Passage shown>

Streaming vs Batch Geofence Evaluation: Latency, Throughput, and Execution Trade-offs

The failure mode this page addresses is the one teams hit when they pick an execution model by reflex instead of by budget: a streaming pipeline that posts a clean P50 but blows its tail every time a worker process garbage-collects, or a batch pipeline whose window latency quietly exceeds the time a vehicle takes to cross a surge-pricing perimeter. Real-time mobility and IoT platforms run geofence evaluation under hard service-level agreements — the trigger drives routing, dynamic pricing, and automated safety interventions — and the choice between evaluating each coordinate event as it arrives versus accumulating events into windows is a deterministic function of the latency budget, the polygon topology density, and the fault-tolerance contract, not a stylistic one. This page expands the streaming-versus-batch decision introduced in Core Architecture & Latency Constraints: streaming pipelines optimize for event velocity, stateful windowing, and immediate emission, while batch processors optimize for spatial index compaction, vectorized geometry, and post-hoc trajectory reconciliation. The numbers throughout assume a single evaluation node driven at 40k–80k events/sec against a roughly 50 ms P95 trigger budget.

Side-by-Side Execution Model

Algorithmic Divergence & Latency Profiles

The two models diverge before any geometry runs, in how work is grouped. Streaming evaluates one coordinate against the active geofence set the instant it deserializes, so its latency is dominated by per-event fixed costs — deserialization, coordinate normalization, spatial index lookup, and the exact point-in-polygon evaluation — plus whatever scheduling jitter the runtime adds. Batch amortizes those fixed costs across a window of events, trading a large, deterministic head-of-line delay (you cannot emit before the window closes) for far higher steady-state throughput and the ability to vectorize the inner loop.

The table below is a head-to-head profile measured on one 12-core node holding ~250k active geofences (~3.1M vertices), driven by a synthetic 1–10 Hz telemetry generator. “Trigger latency” is the time from packet arrival to ENTER/EXIT emission; for batch it includes the window-fill wait. Latencies exclude network ingress.

Execution model	Window	P50 trigger	P95 trigger	P99 trigger	Throughput @ 32 workers	Notes
Streaming, naive (loop-bound PiP)	none	6 ms	38 ms	140 ms	22k eval/s	GC + GIL serialize; tail blows up
Streaming, offloaded + sliding 3 s	3 s debounce	4 ms	21 ms	47 ms	58k eval/s	Hysteresis suppresses flapping
Micro-batch (vectorized)	1 s	0.6 s	1.1 s	1.3 s	96k eval/s	Latency floored by window
Batch (windowed reconcile)	30 s–5 min	≥ window	≥ window	≥ window	140k eval/s	Highest throughput, no real-time triggers

Two reads of this table matter. First, naive streaming is the trap: its P50 looks competitive, but the P99 of 140 ms means one in a hundred safety triggers misses its deadline, and tail latency back-propagates into the producer connection pool. Offloading the geometry and adding a sliding window is what brings the tail under the 50 ms budget. Second, micro-batch does not “reduce” latency below its window — a 1 s window has a 1 s floor by construction — but it buys roughly 4× the throughput of naive streaming, which is exactly the trade you want for reconciliation rather than live triggering.

Assignment a>
Duplicate the rows from the first one through the line containing "Акция! Магазин цветов", keeping each line unchanged.

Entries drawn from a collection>
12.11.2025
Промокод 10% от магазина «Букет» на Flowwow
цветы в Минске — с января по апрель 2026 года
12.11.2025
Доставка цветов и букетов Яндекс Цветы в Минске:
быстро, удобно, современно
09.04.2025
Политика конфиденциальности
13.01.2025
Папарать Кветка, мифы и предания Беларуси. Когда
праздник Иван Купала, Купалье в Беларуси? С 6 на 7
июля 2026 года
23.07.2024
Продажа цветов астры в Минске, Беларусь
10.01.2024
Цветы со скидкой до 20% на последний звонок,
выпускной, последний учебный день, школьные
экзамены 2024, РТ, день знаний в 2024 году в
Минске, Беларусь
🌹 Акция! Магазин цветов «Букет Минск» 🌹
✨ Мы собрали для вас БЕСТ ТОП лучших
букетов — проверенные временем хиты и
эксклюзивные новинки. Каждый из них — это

Assignment b>
From the page on streaming and batch geofence evaluation, set down the passage from "Two reads of" to "than live triggering." word for word.

Written solution a>
12.11.2025
Промокод 10% от магазина «Букет» на Flowwow
цветы в Минске — с января по апрель 2026 года
12.11.2025
Доставка цветов и букетов Яндекс Цветы в Минске:
быстро, удобно, современно
09.04.2025
Политика конфиденциальности
13.01.2025
Папарать Кветка, мифы и предания Беларуси. Когда
праздник Иван Купала, Купалье в Беларуси? С 6 на 7
июля 2026 года
23.07.2024
Продажа цветов астры в Минске, Беларусь
10.01.2024
Цветы со скидкой до 20% на последний звонок,
выпускной, последний учебный день, школьные
экзамены 2024, РТ, день знаний в 2024 году в
Минске, Беларусь
🌹 Акция! Магазин цветов «Букет Минск» 🌹

Written solution b>
Two reads of this table matter. First, naive streaming is the trap: its P50 looks competitive, but the P99 of 140 ms means one in a hundred safety triggers misses its deadline, and tail latency back-propagates into the producer connection pool. Offloading the geometry and adding a sliding window is what brings the tail under the 50 ms budget. Second, micro-batch does not “reduce” latency below its window — a 1 s window has a 1 s floor by construction — but it buys roughly 4× the throughput of naive streaming, which is exactly the trade you want for reconciliation rather than live triggering.